Back

Copper & Gold: Cornerstones of the Energy Transition and Financial Stability

The strategic metals market is entering a strong expansion phase, driven by powerful structural forces: global electrification, energy transition, digitalization, and geopolitical tensions. Two metals are currently in the spotlight for investors: copper, essential for all electrical and technological infrastructure, and gold, the ultimate safe-haven asset in a world of monetary uncertainty, declining real yields, and record central-bank purchases.

Current economic environment

Copper: A structural shortage in an electrifying world

Copper has just reached a new record high at USD 11,450/ton, driven by:

  • A weaker dollar, increasing the attractiveness of USD-denominated commodities,

  • Supply constraints, especially falling production in Chile, the world’s largest producer,

  • Structural demand from the global energy transition, especially:

    • electric vehicles,

    • smart electrical grids,

    • charging infrastructure,

    • data centers and AI (huge energy consumption).

Analysts expect a chronic supply shortage through 2028, as new mining projects require 7–12 years to come online while global demand continues to rise steadily.

Gold: Driven by Central Bank buying and geopolitical risk

Gold has risen to USD 4,235/oz, supported by:

  • Massive central bank purchases, with 53 tonnes acquired in October (World Gold Council),

  • Significant buying from Poland and Brazil,

  • Expectations of a weakening USD,

  • Persistent geopolitical uncertainty,

  • A global search for tangible stores of value ahead of key U.S. elections.

The long-term trend remains very positive: gold is increasingly viewed as a strategic de-dollarization tool by emerging-market central banks.

Investment thesis: why own companies in this sector?
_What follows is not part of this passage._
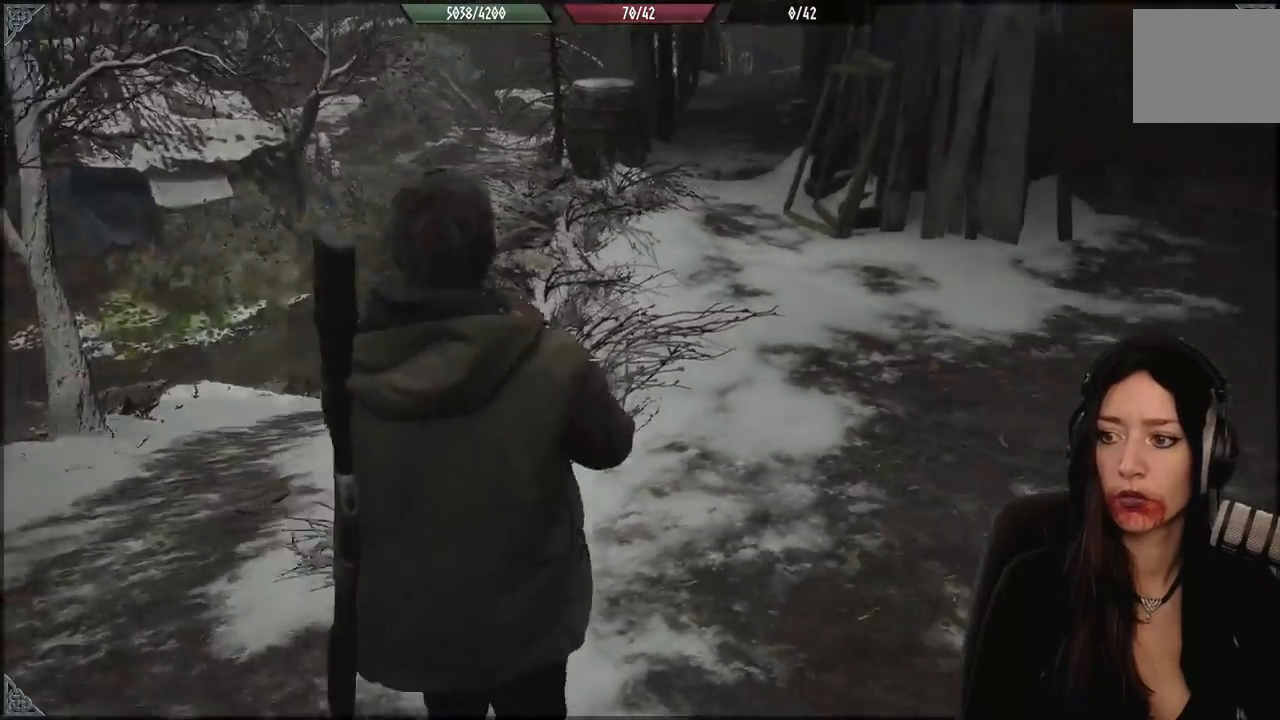
{"dt_ms": 1000, "buttons": [], "left_stick": "up", "right_stick": "center"}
Rare combination of structural growth + inflation protection

Industrial metals (copper) and precious metals (gold) offer a unique combination:

  • Growth linked to the energy transition,

  • Systemic protection during geopolitical shocks,

  • A hedge against a declining dollar and rising macro volatility.

Chronic Underinvestment → Long-Term Upside

Major mining companies have underinvested in new capacity for a decade. This results in:

  • a structural supply deficit,

  • high price elasticity when demand accelerates.

Copper is now widely described as the “oil of the electric era.”

Mining stocks benefit from operational leverage

When the metal price rises by 10%,
producer earnings can rise 30–50%,
thanks to operational leverage.

This creates stronger equity performance versus the underlying commodity.

Gold is reinforcing its role as a strategic reserve asset

Central banks, especially emerging markets, are clearly pursuing a strategy of:

  • diversifying away from the USD,

  • building gold reserves,

  • protecting themselves against geopolitical sanctions.

This creates a strong, non-speculative source of demand — a key long-term driver.

In Summary: Why Buy?

  • Copper: structural growth, production constraints, critical role in electrification.

  • Gold: safe haven, central bank buying, hedge against volatility.

  • Mining equities: attractive leverage + still reasonable valuations.

This sector currently offers one of the best risk/return and systemic-protection profiles in the global market.